Tokenizers
Single Token
The Single Token Tokenizer will return the entire input bytes as a single token.
Letter
The letter tokenizer is a tokenizer that simply identifies tokens as sequences of Unicode runes that are part of the Letter category.
Regular Expression
The Regular Expression Tokenizer will tokenize input using a configurable regular expression. The regular expression should match token text. See the Whitespace Tokenizer for an example of its usage.
Whitespace
The Whitespace Tokenizer is tokenizer which simply identifies tokens as sequences of Unicode runes that are NOT part of the Space category.
Unicode
The Unicode Tokenizer uses the segment library to perform Unicode Text Segmentation on word boundaries.

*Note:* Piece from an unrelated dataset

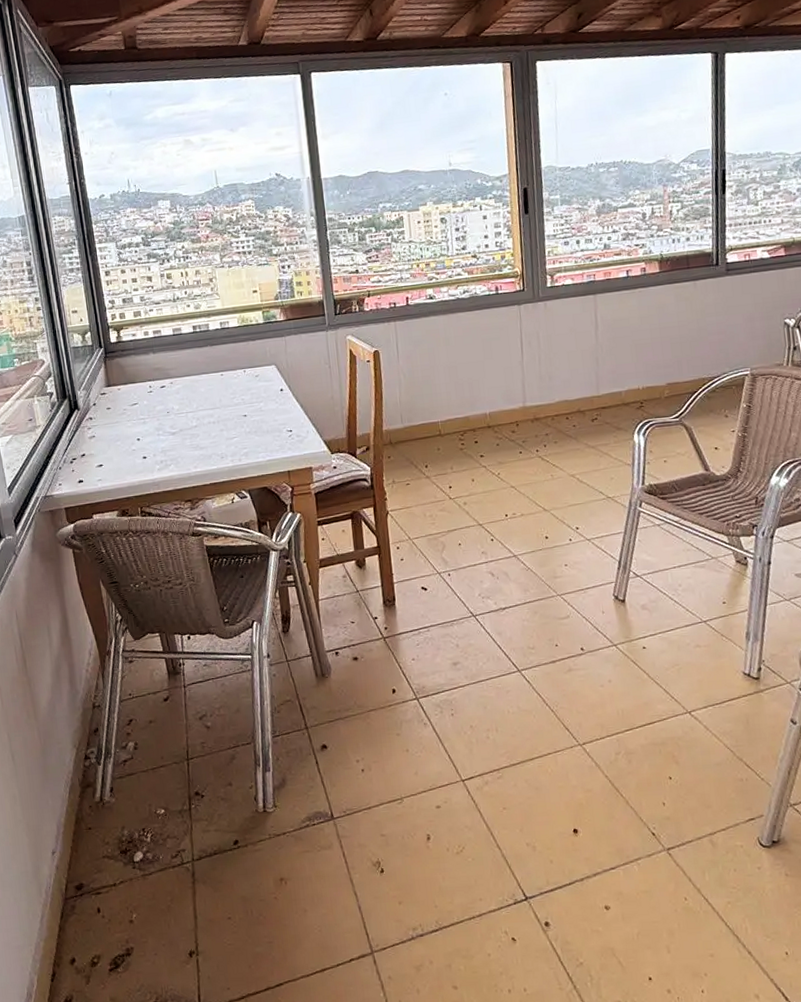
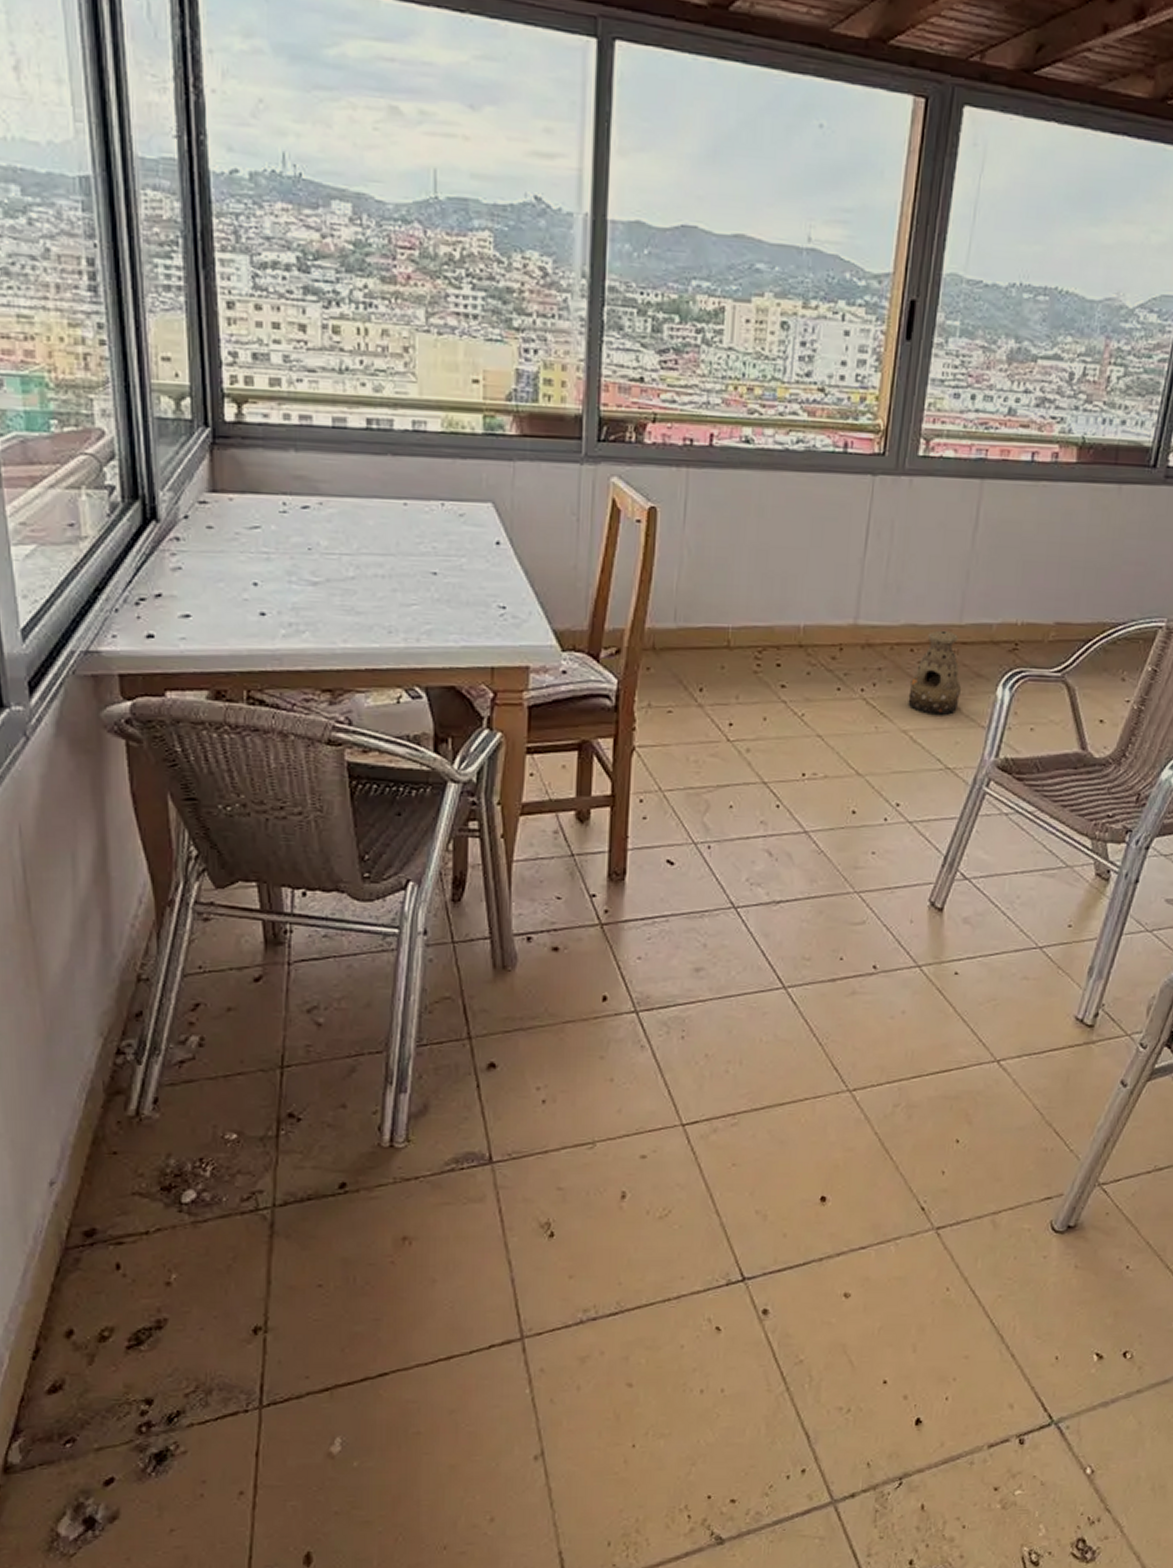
lantern: none [570,401,608,461] -> present [908,630,962,716]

It is recommended over the ICU tokenizer for all languages not requiring dictionary-based tokenization that is supported by ICU.
ICU
The ICU tokenizer uses the ICU library to tokenize the input using Unicode Text Segmentation on word boundaries.
NOTE: This tokenizer requires bleve be built with the optional ICU package. See the page on Building.
Exception
The exception tokenizer allows you to define exceptions. Exceptions are sections of the input stream which match regular expressions. These sections are left intact as single tokens. Any input not matching these regular expressions is passed to the child tokenizer.